За все время моей службы в армии мы обменялись несколькими письмами, но не виделись уже более трех лет.
— Ты тоже вырос, Яаков, — усмехнулся я, переступая через порог.
— Я состарился, а не вырос, — грустно поправил меня Яаков, улыбаясь в ответ, и добавил свое: — Заходите, заходите…
Мне понравился его новый дом, просторный и ухоженный. Перед входом простирался небольшой газон, а за домом, как оказалось, скрывался большой внутренний сад. Особенное впечатление произвела на меня кухня. Яаков увесил ее стены кастрюлями и сковородками, а посреди этого кухонного царства возвышался огромный обеденный стол.
— Я беспокоился о тебе. Ты так редко писал из армии…
— Что обо мне беспокоиться? Разве забыл, что я маленький мальчик по имени Зейде?
Егo глаза уставились на мою рубашку, порванную в малиннике.
— Снимай скорей, я зашью ее. Человек не может в таком виде разгуливать по улицам.
Hесмотря на мои протесты, он заупрямился, и мне пришлось раздеться. Яаков вдел нитку в иголку и за какие-нибудь несколько минут зашил прореху быстрыми точными стежками, аккуратно соблюдая размеры и дистанцию между ними.

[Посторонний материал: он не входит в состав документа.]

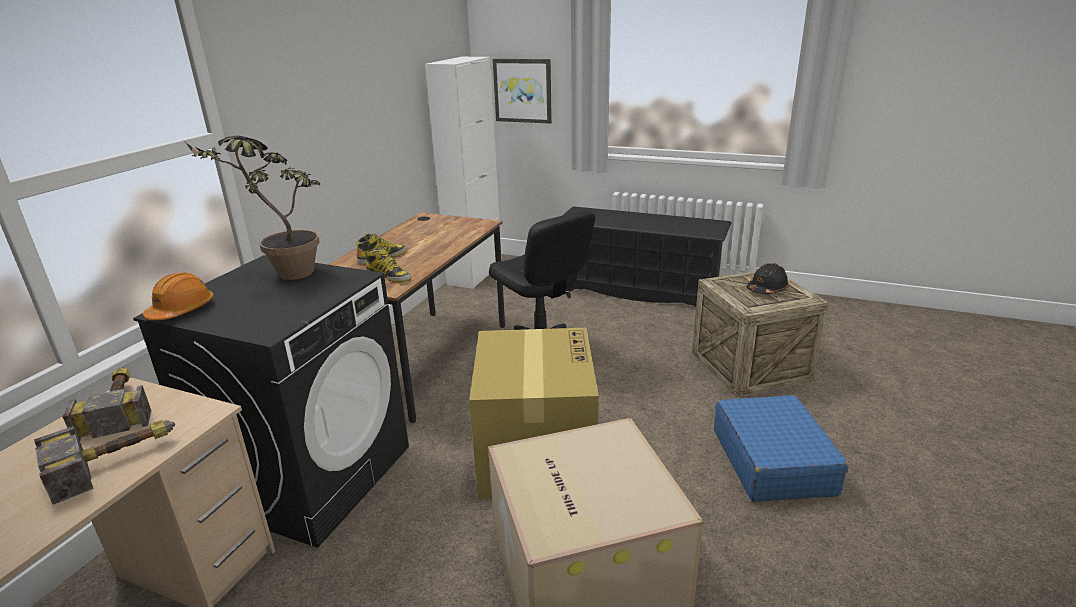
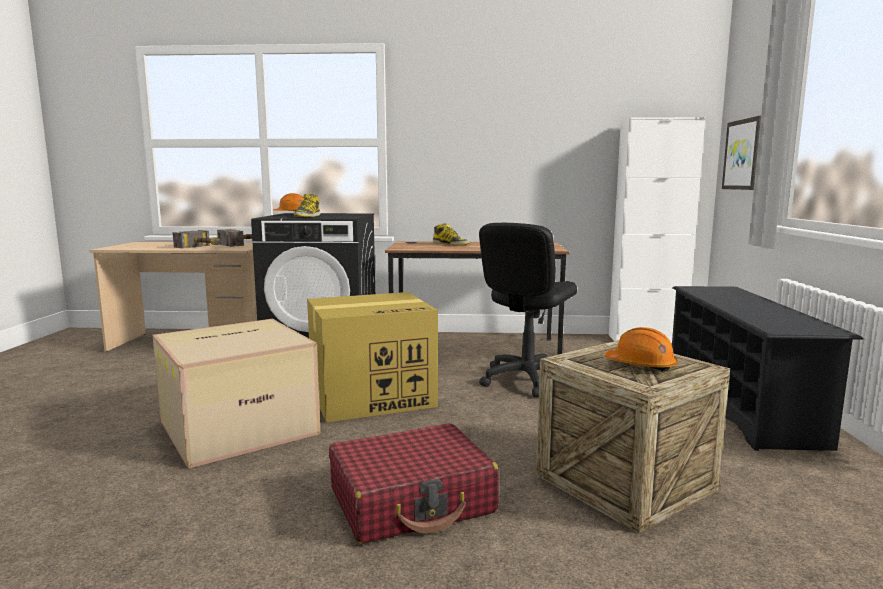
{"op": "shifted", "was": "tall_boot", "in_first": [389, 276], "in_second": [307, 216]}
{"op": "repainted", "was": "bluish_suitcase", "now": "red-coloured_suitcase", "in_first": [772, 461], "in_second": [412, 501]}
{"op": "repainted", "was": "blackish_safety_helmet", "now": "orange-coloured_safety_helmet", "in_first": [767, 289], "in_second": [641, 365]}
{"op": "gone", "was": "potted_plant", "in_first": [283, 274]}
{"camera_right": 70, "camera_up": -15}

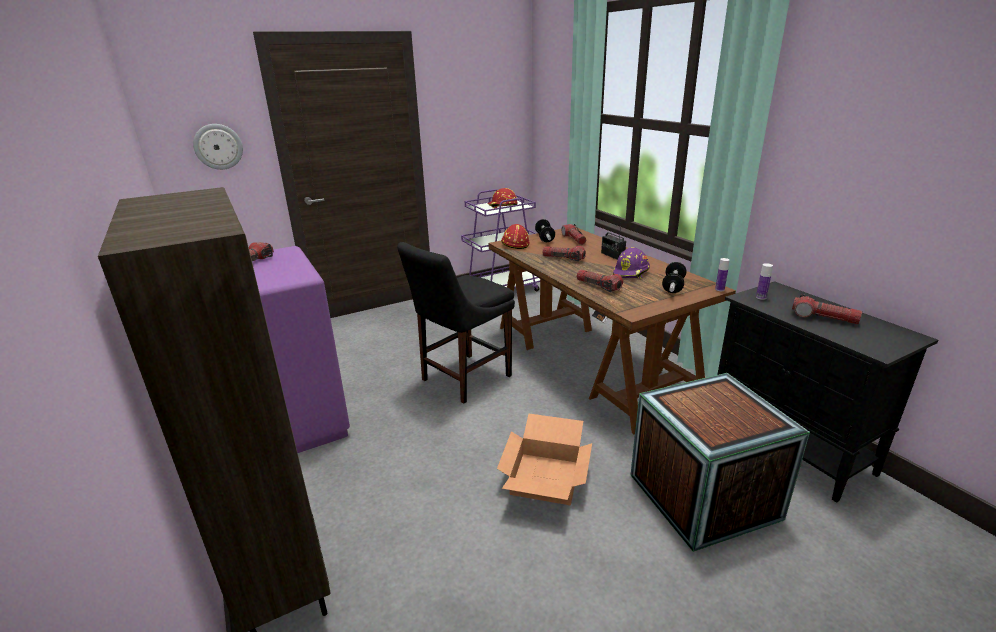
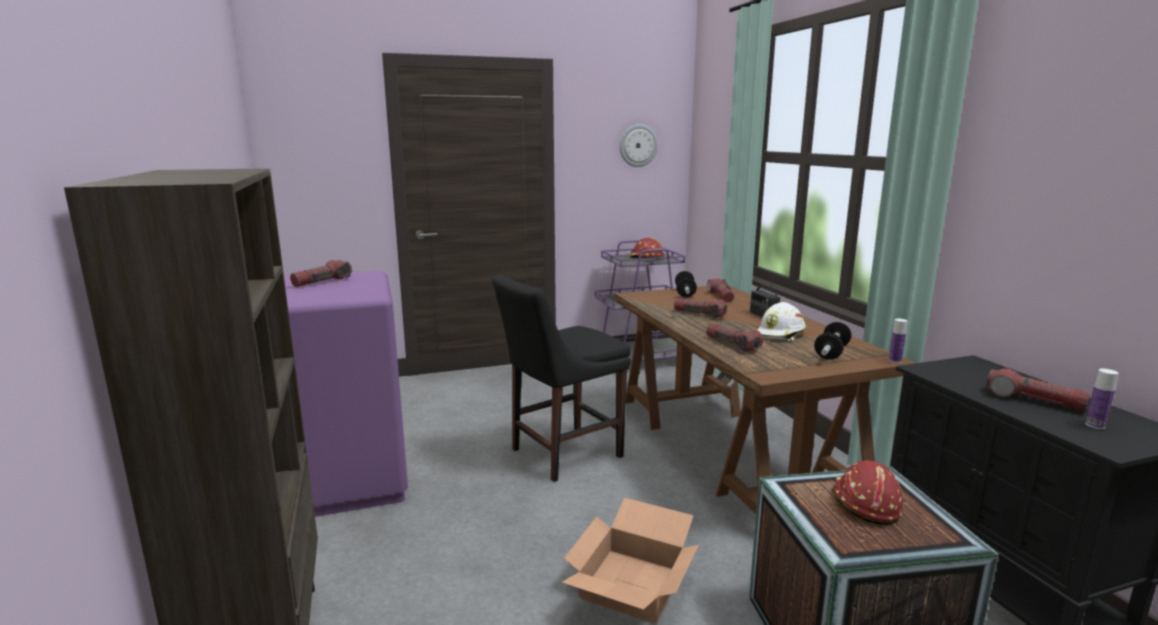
{"op": "shifted", "was": "clock_on_the_wall", "in_first": [218, 146], "in_second": [638, 145]}
{"op": "repainted", "was": "purplish_safety_helmet", "now": "whitish_safety_helmet", "in_first": [631, 272], "in_second": [781, 334]}
{"op": "shifted", "was": "red-coloured_safety_helmet", "in_first": [514, 244], "in_second": [863, 503]}
{"op": "shifted", "was": "beverage_bottle", "in_first": [761, 297], "in_second": [1095, 425]}
{"camera_right": 10, "camera_up": -10}

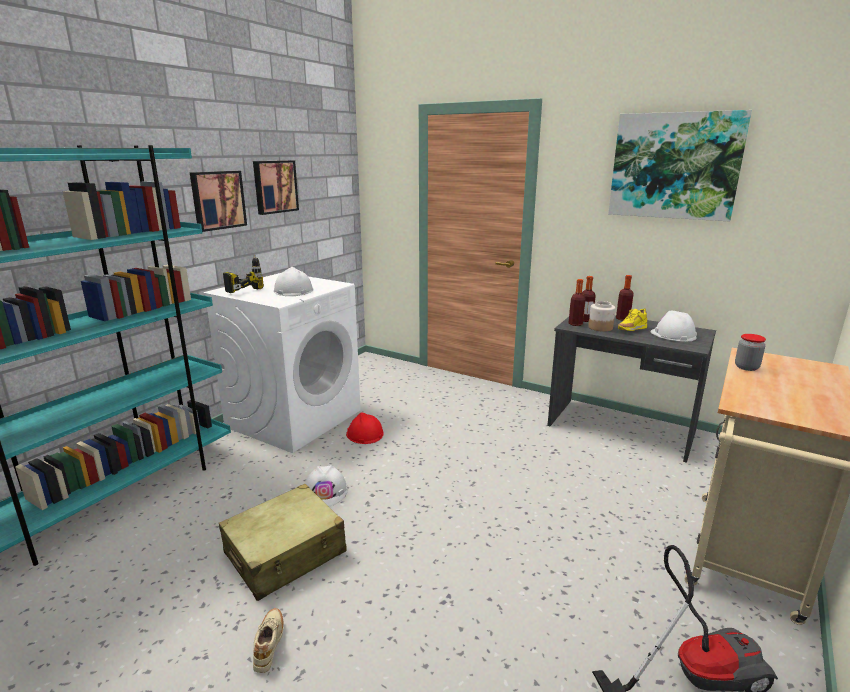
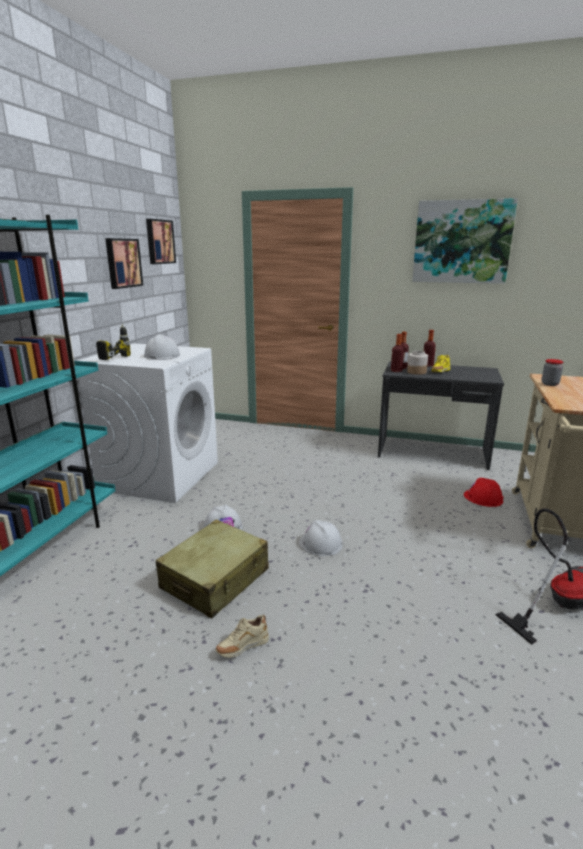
{"op": "shifted", "was": "wall_picture", "in_first": [217, 200], "in_second": [159, 242]}
{"op": "rotated", "was": "sand-coloured_shoe", "in_first": [270, 645], "in_second": [242, 647], "clockwise": -105}
{"op": "shifted", "was": "whitish_safety_helmet", "in_first": [673, 334], "in_second": [320, 544]}
{"op": "shifted", "was": "red-coloured_safety_helmet", "in_first": [364, 434], "in_second": [483, 498]}
{"camera_right": -15, "camera_up": 0}

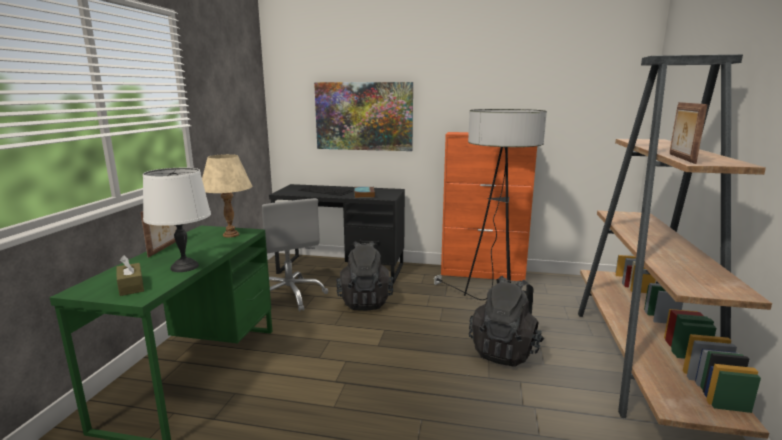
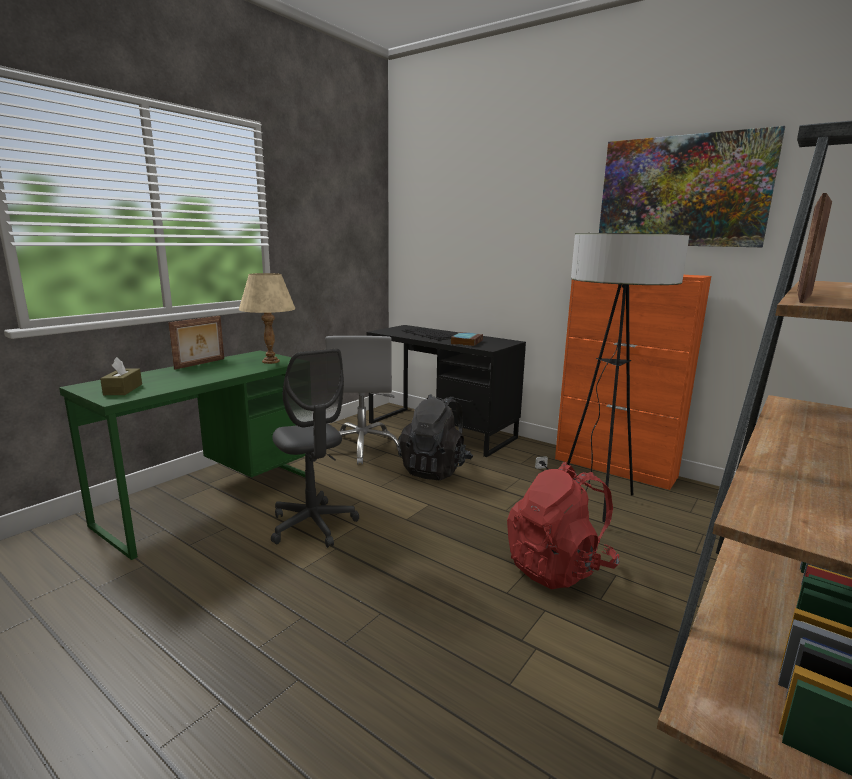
{"op": "new", "now": "gray_computer_chair", "in_second": [313, 525]}
{"op": "repainted", "was": "blackish_knapsack", "now": "red-coloured_knapsack", "in_first": [505, 351], "in_second": [558, 567]}
{"op": "shifted", "was": "wall_picture", "in_first": [364, 116], "in_second": [682, 192]}
{"op": "gone", "was": "whitish_table_lamp", "in_first": [184, 267]}
{"camera_right": 25, "camera_up": 0}

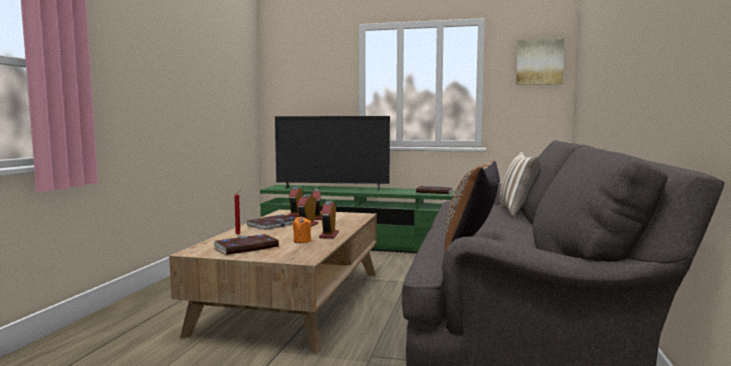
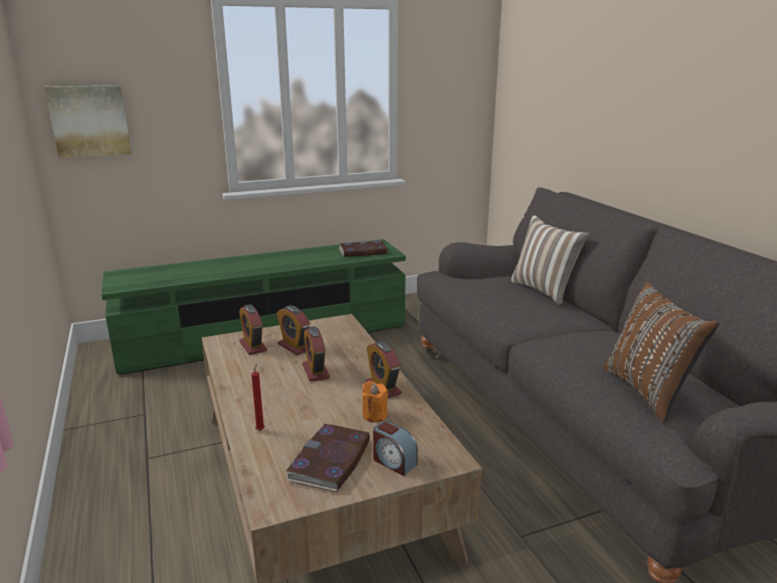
{"op": "shifted", "was": "wall_picture", "in_first": [539, 62], "in_second": [90, 121]}
{"op": "new", "now": "bedside_clock", "in_second": [393, 462]}
{"op": "gone", "was": "book", "in_first": [274, 224]}
{"op": "gone", "was": "TV", "in_first": [332, 189]}
{"camera_right": -35, "camera_up": 15}

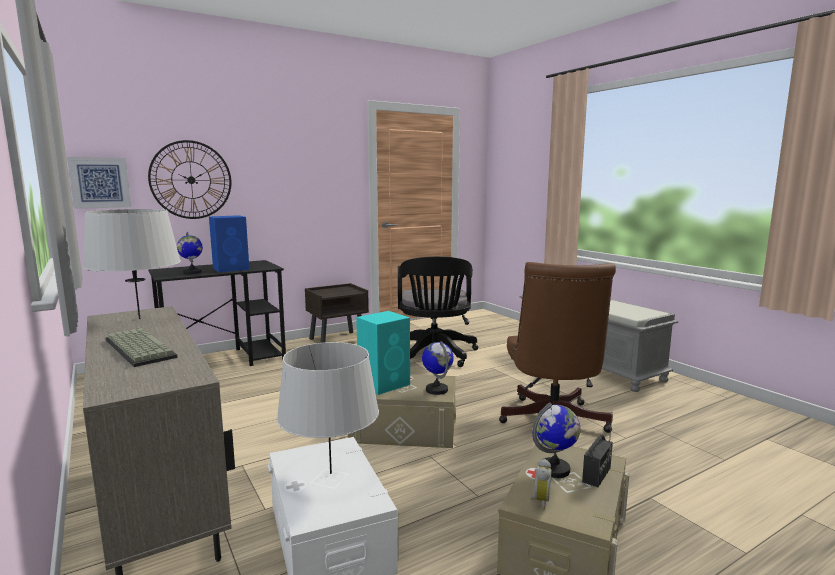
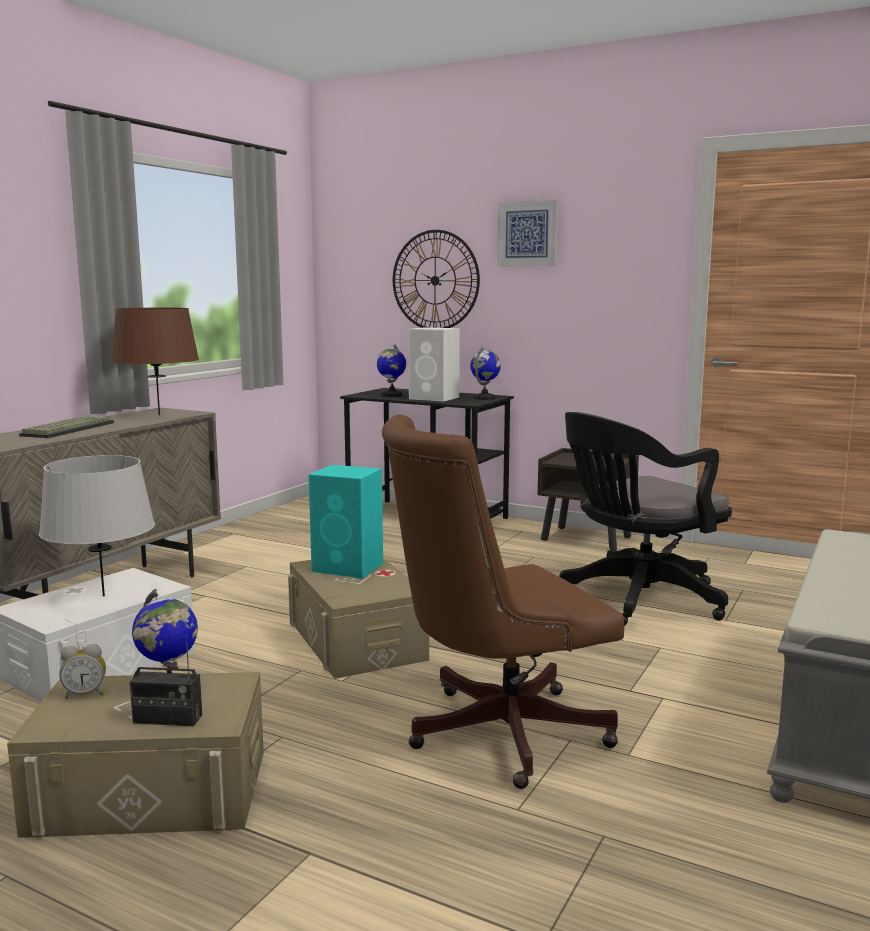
{"op": "repainted", "was": "gray_table_lamp", "now": "brown-coloured_table_lamp", "in_first": [140, 319], "in_second": [159, 415]}
{"op": "repainted", "was": "bluish_loudspeaker", "now": "whitish_loudspeaker", "in_first": [232, 269], "in_second": [435, 398]}
{"op": "shifted", "was": "globe", "in_first": [437, 390], "in_second": [485, 398]}
{"op": "shifted", "was": "wall_picture", "in_first": [100, 182], "in_second": [527, 234]}
{"camera_right": 60, "camera_up": 0}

— Где ты научился так шить? — спросил я, не скрывая восхищения.
— Когда жизнь заставит, всему научишься, — ответил он.
Стол был уже сервирован, в свете зеленого конуса лампы празднично блестели большие белые таронлки, памятные мне еще с первого раза.
— Еду, Зейде, следует подавать только на белой посуде, а напитки — воду, чай или вино — только в прозрачных бокалах, — безапелляционно заявил Яаков. — Во всем есть свои законы. Если ты видишь ресторан, в котором на столах горят свечи, — не ходи туда ни за что. Свечки — это не для романтики, мой мальчик, это значит, что повар хочет что-то скрыть от посетителя. Человек должен хорошо видеть, что он кушает. Оттого, что глаза его видят еду, а нос ее чувствует, у него текут слюнки. Во рту у каждого человека, Зейде, находятся шесть маленьких краников. Великая вещь — слюна! Важнее слез и всего остального. В еде она служит желудку, в поцелуях — любви, а в плевках — ненависти.
Пока я справлялся со своей порцией, Яаков, не прекращая разговаривать, хлопотал у плиты над следующим блюдом, однако успевал при этом понемногу опустошать и свою тарелку. Себе он приготовил яичницу и овощной салат, приправленный лимоном, маслинами и брынзой, которые выглядели так аппетитно, что я невольно облизнулся, несмотря на несметное количество разных лакомств, которые Яаков выставил на стол передо мной.
— Ты помнишь наш первый ужин? — неожиданно спросил он. — Ведь с тех пор прошло почти десять лет.
— Конечно, помню. Только вот забыл, чем ты угощал меня.
— Бедные повара, — деланно вздохнул Шейнфельд, — ведь нельзя спеть их котлеты, продекламировать пирог или станцевать суп.
— Книгу ведь тоже нельзя проглотить, да и музыка — несъедобна, — возразил я.
— Съедобна, съедобна, — сказал Яаков. — Мелодия не похожа ни на что другое в мире. Скрипка и флейта поют красивее, чем любая певчая птица, а художник творит то, чего даже в природе не существует. Но вкусно покушать можно и без всяких там поваров. Те горбатятся на душной кухне часами, однако никакое жаркое не сравнится со вкусом первого огурца, созревшего после Пасхи, или черной сливой «санта-роза» с нежной потрескавшейся шкуркой.
Я ничего не отвечал, лишь изредка обменивался взглядом с портретом Ривки на стене.
Когда-то, еще до моего рождения, Ривка Шейнфельд была первой красавицей в деревне. Ее красота стала притчей во языцех, хотя никто уже не помнит точно ни цвета ее волос, ни черт лица. В молодости Ривка отказывалась фотографироваться из скромности, а много лет спустя, по возвращении, избегала фотографов совсем по другой причине — из-за старости. Так что на стене кухни в Тив'оне висит ее единственный снимок, однако Ривка в рамке не так красива, как та, что в историях и памяти людей.